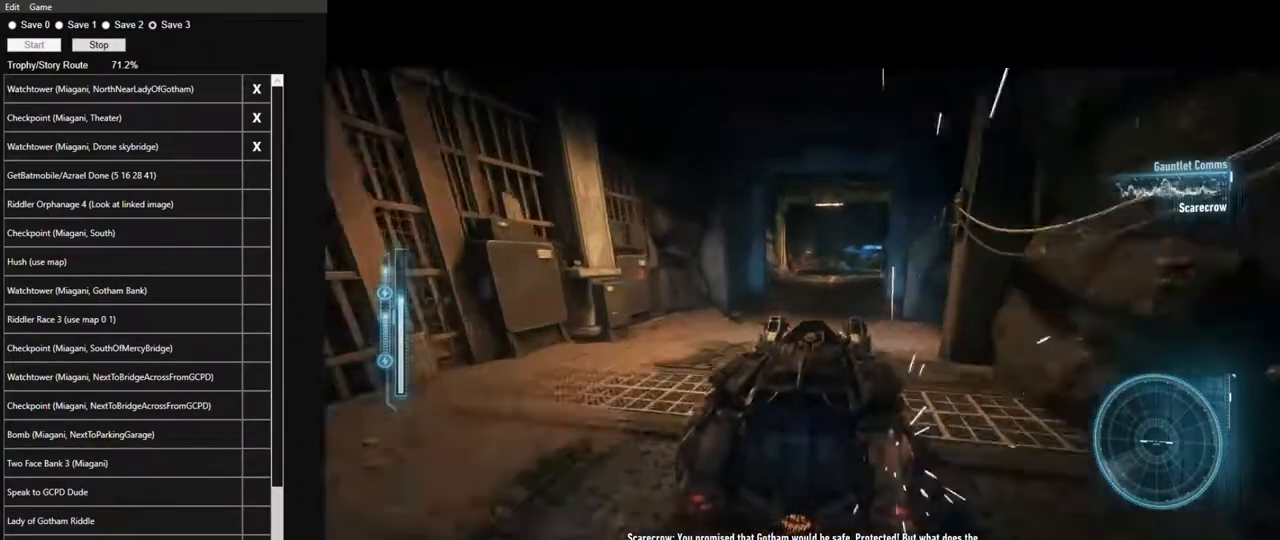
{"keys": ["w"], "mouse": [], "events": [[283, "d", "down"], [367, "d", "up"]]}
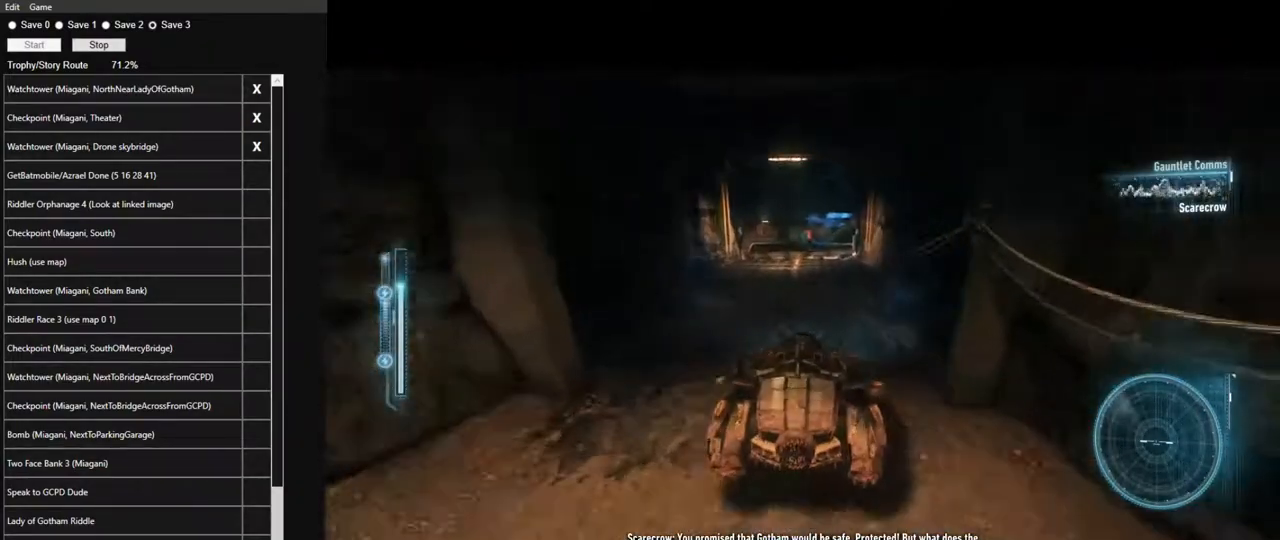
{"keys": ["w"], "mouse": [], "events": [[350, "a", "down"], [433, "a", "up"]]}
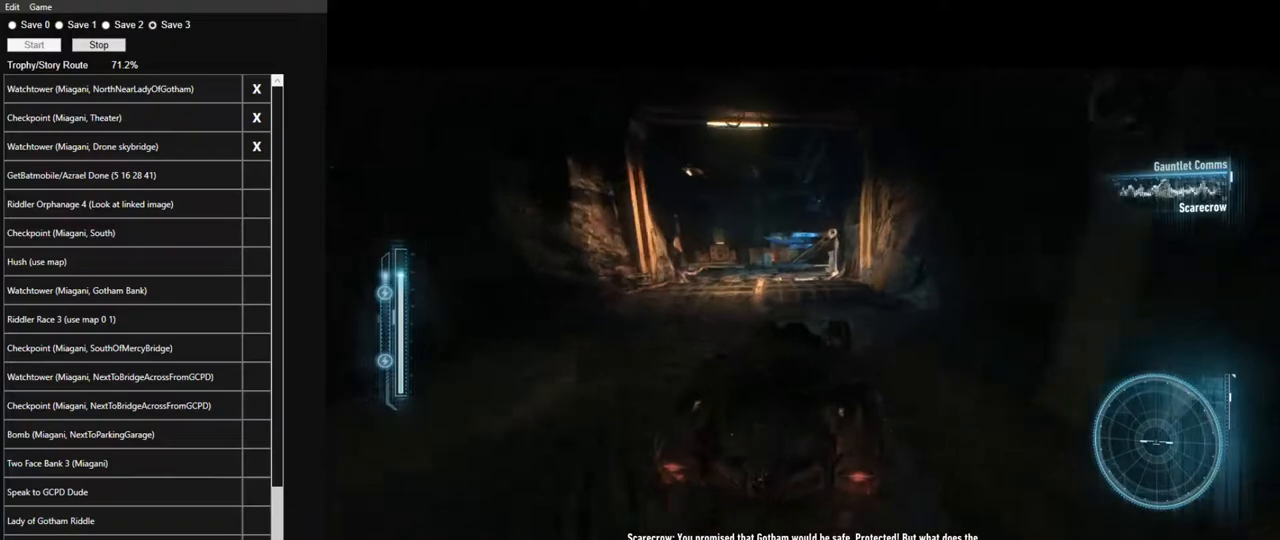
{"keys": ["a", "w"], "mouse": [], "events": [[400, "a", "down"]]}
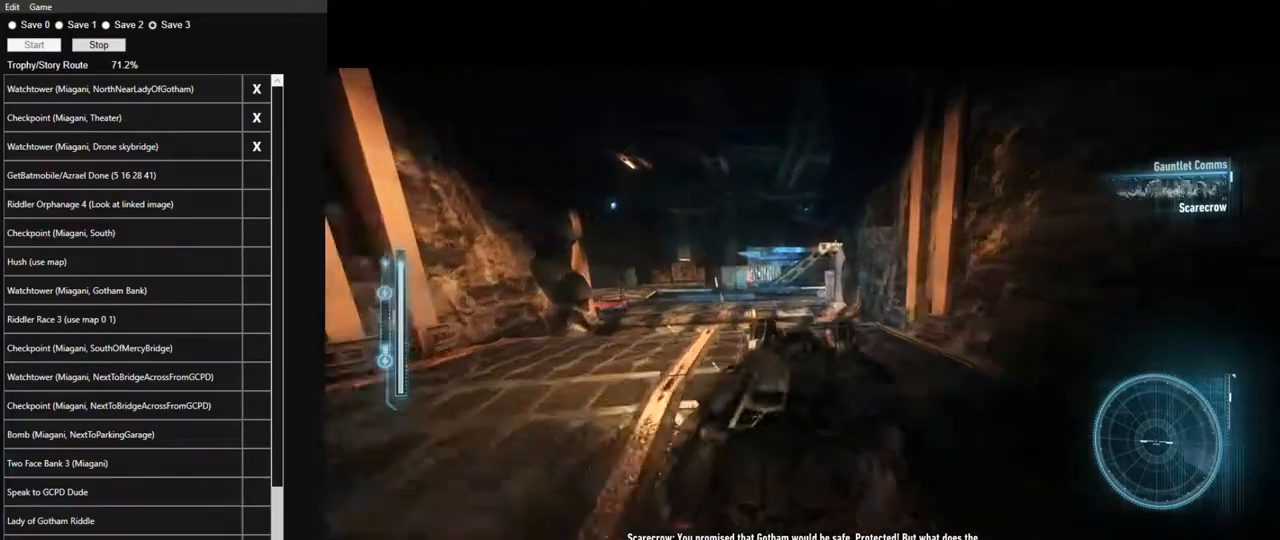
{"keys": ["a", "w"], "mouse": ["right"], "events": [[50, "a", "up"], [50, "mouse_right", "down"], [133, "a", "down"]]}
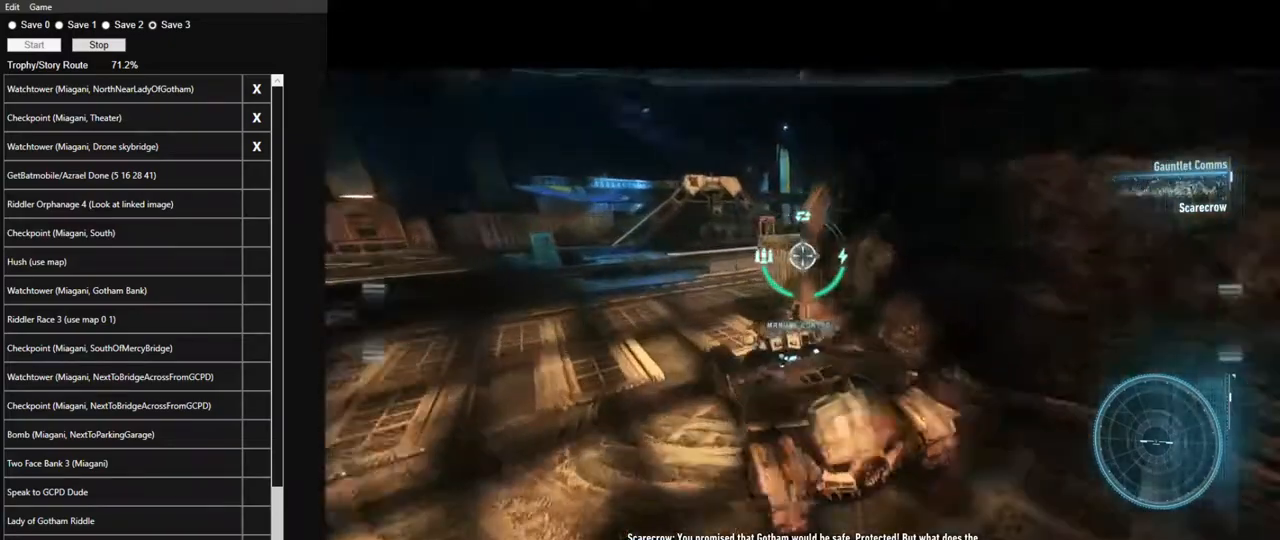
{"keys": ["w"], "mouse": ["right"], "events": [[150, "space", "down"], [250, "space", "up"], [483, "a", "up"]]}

## PROBLEM DETAILS
Wherever a picture appears in the records above, skip it and retype everything else exactly.

## EXERCISE RESULT
{"keys": ["w"], "mouse": [], "events": [[283, "d", "down"], [367, "d", "up"]]}
{"keys": ["w"], "mouse": [], "events": [[350, "a", "down"], [433, "a", "up"]]}
{"keys": ["a", "w"], "mouse": [], "events": [[400, "a", "down"]]}
{"keys": ["a", "w"], "mouse": ["right"], "events": [[50, "a", "up"], [50, "mouse_right", "down"], [133, "a", "down"]]}
{"keys": ["w"], "mouse": ["right"], "events": [[150, "space", "down"], [250, "space", "up"], [483, "a", "up"]]}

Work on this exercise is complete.